Tolosana red beans home
Red beans are perfect for making warming stews
Tolosana beans are small red beans that originate from the Basque region of Spain, specifically the town of Toloso in the Guipúzcoa province; this town is also known for its striking black D.O. alubia beans. However, while the alubia beans are very expensive due to their relative scarcity, the red beans are a much more reasonable price. In addition, it is possible for this recipe to use other types of red bean just as well.
The origins of the dish ‘tolosana’ go back to the end of the 19th century, the time when the Spanish industrial revolution was at its height. During this period, railway lines were being constructed to transport coal and other fuel. The section between León and Bilbao was a long one and the men who worked on the train cooked up these warming stews, ingeniously using steam from the engines to heat the food in specially adapted pots (putxeras).
- 2½ cups of tolosana beans, kidney beans or other red beans
- 1 green bell pepper, stem removed and seeded
- 1 leek, well-washed and trimmed
- 1 medium red onion, peeled
- 1 carrot
- 100 grammes pork ribs, cut between the bones
- 1 chorizo (soft-cooked casero cooking chorizo is best) about 50 grammes
- 1 morcilla (blood sausage), about 50 grammes
- 100 grammes tocino or bacon, in one piece
In a large, heavy pot soak the beans overnight in twice their volume of water. The next day, keeping the beans in the water they were soaked in, add the pepper, leek, onion and carrot. Next add the pork ribs, chorizo, morcilla and tocino.

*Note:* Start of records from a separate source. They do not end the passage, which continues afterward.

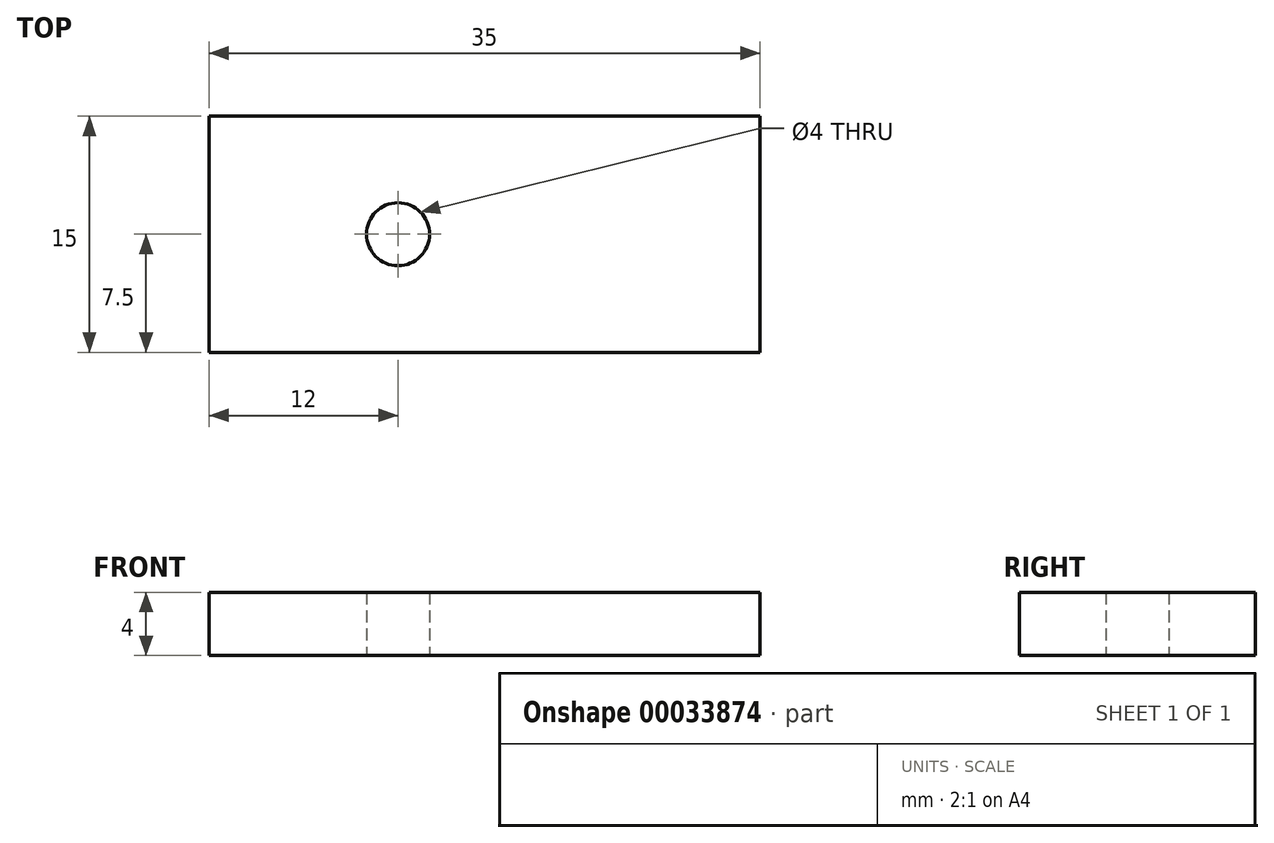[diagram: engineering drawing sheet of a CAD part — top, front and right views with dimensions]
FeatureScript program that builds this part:
annotation { "Feature Type Name" : "Feature", "Feature Type Description" : "" }
export const myFeature = defineFeature(function(context is Context, id is Id, definition is map)
    precondition{}
    {
        {
            var Q0;
            Q0=qCreatedBy(makeId("Top.planeOp"),FACE);
            var sketch = newSketch(context, id + "F0", { "sketchPlane" : qUnion([Q0])});
            skLineSegment(sketch, "E0.bottom", {"start": v(0, 0) * mm, "end": v(35, 0) * mm});
            skLineSegment(sketch, "E0.top", {"start": v(0, -15) * mm, "end": v(35, -15) * mm});
            skLineSegment(sketch, "E0.left", {"start": v(0, 0) * mm, "end": v(0, -15) * mm});
            skLineSegment(sketch, "E0.right", {"start": v(35, 0) * mm, "end": v(35, -15) * mm});
            skCircle(sketch, "E1", {"center": v(12, -7.5) * mm, "radius": 2 * mm});
            skPoint(sketch, "E1.centerSnap0", {"position": v(0, -7.5) * mm});
            skSolve(sketch);
        }
        {
            var Q0;
            Q0 = qSketchRegion(id + "F0", true);
            extrude(context, id + "F1", {"entities" : qUnion([Q0]), "depth" : 4 * mm});
        }
    });
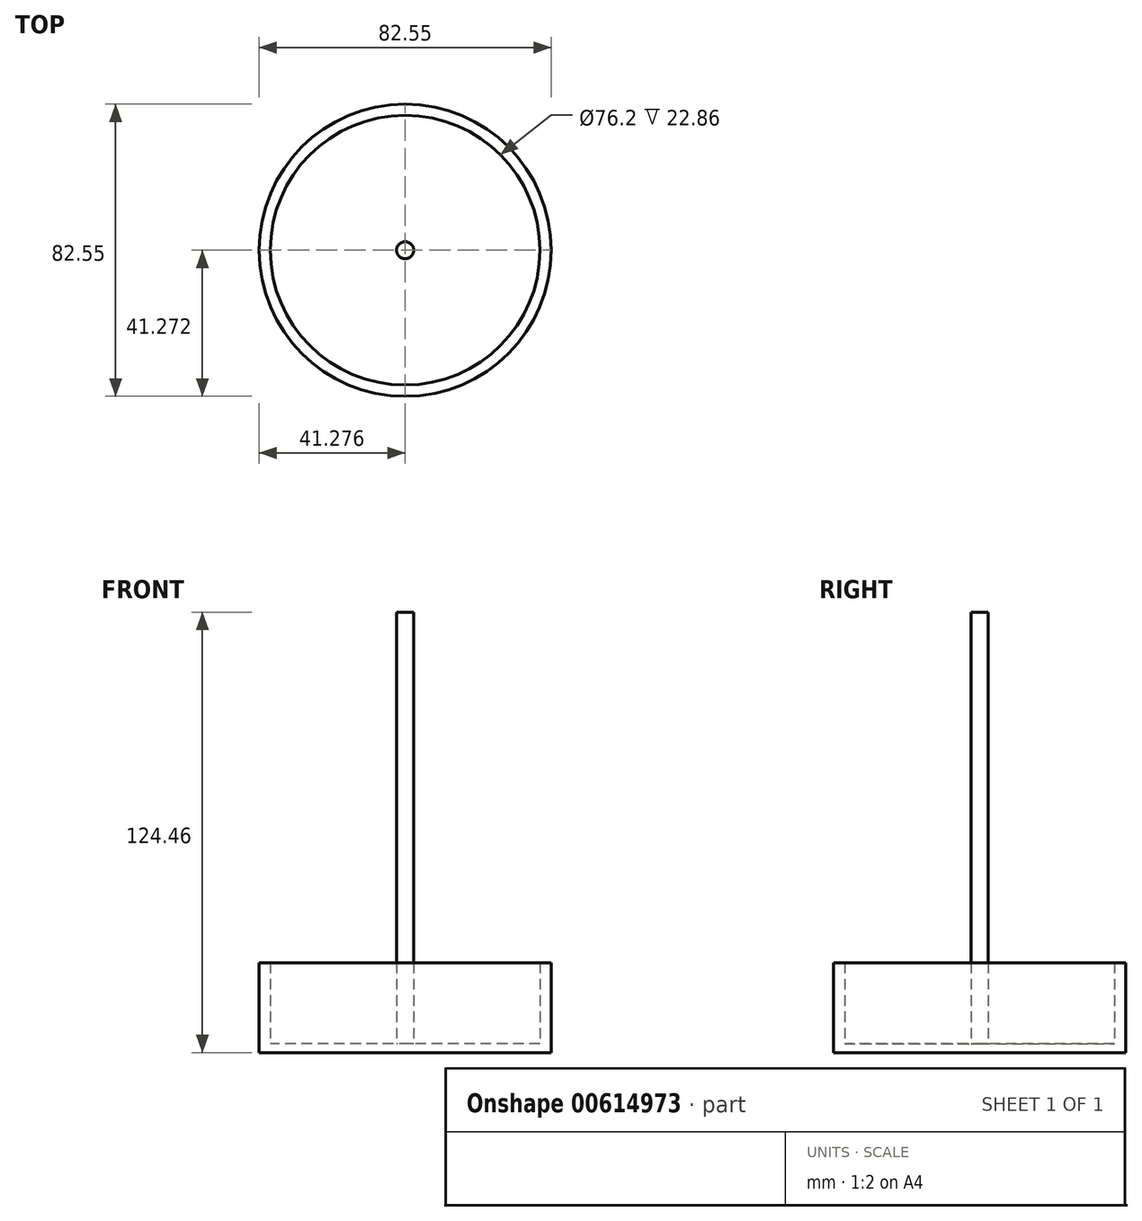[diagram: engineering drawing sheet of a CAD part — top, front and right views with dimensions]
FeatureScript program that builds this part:
annotation { "Feature Type Name" : "Feature", "Feature Type Description" : "" }
export const myFeature = defineFeature(function(context is Context, id is Id, definition is map)
    precondition{}
    {
        {
            var Q0;
            Q0=qCreatedBy(makeId("Top.planeOp"),FACE);
            var sketch = newSketch(context, id + "F0", { "sketchPlane" : qUnion([Q0])});
            skCircle(sketch, "E0", {"center": v(-94.07, 5.04) * mm, "radius": 41.28 * mm});
            skCircle(sketch, "E1", {"center": v(-94.07, 5.04) * mm, "radius": 38.1 * mm});
            skCircle(sketch, "E2", {"center": v(-94.07, 5.04) * mm, "radius": 2.41 * mm});
            skSolve(sketch);
        }
        {
            var Q0;
            Q0=makeQuery(id+"F0.imprint","IMPRINT",FACE,{"disambiguationData":[TD([[makeQuery(id+"F0.imprint","IMPRINT",EDGE,{"derivedFrom":sQuery(id+"F0.wireOp",EDGE,"E1")}),1.0]])]});
            extrude(context, id + "F1", {"entities" : qUnion([Q0]), "depth" : 2.54 * mm, "offsetDistance" : 25.4 * mm});
        }
        {
            var Q0;
            Q0=makeQuery(id+"F0.imprint","IMPRINT",FACE,{"disambiguationData":[TD([[makeQuery(id+"F0.imprint","IMPRINT",EDGE,{"derivedFrom":sQuery(id+"F0.wireOp",EDGE,"E0")}),1.0]])]});
            extrude(context, id + "F2", {"entities" : qUnion([Q0]), "operationType" : NewBodyOperationType.ADD, "depth" : 25.4 * mm, "offsetDistance" : 25.4 * mm});
        }
        {
            var Q0;
            Q0=makeQuery(id+"F0.imprint","IMPRINT",FACE,{"disambiguationData":[TD([[makeQuery(id+"F0.imprint","IMPRINT",EDGE,{"derivedFrom":sQuery(id+"F0.wireOp",EDGE,"E1")}),1.0]])]});
            var sketch = newSketch(context, id + "F3", { "sketchPlane" : qUnion([Q0])});
            skCircle(sketch, "E3.0", {"center": v(-94.07, 5.04) * mm, "radius": 2.41 * mm});
            skSolve(sketch);
        }
        {
            var Q0;
            Q0 = qSketchRegion(id + "F3", true);
            extrude(context, id + "F4", {"entities" : qUnion([Q0]), "operationType" : NewBodyOperationType.ADD, "depth" : 124.46 * mm, "offsetDistance" : 25.4 * mm});
        }
    });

Add extra water so that it covers the beans, vegetables and meat twice over. Bring the mixture to the boil and cook at a steady heat for 30 minutes with the lid off. Reduce the temperature to a low heat, cover the pot and leave gently bubbling for a further two hours; make sure that you move the pot slightly every half hour.
Strain the vegetables from the pot and purée them with a food processor or mash by hand if you prefer. Once done, return them to the pot and stir well. Put the lid back on and simmer for another 30 minutes or until the beans have reached a soft consistency. Add salt according to taste. Serve with sautéed cabbage or potatoes and eat with a spoon.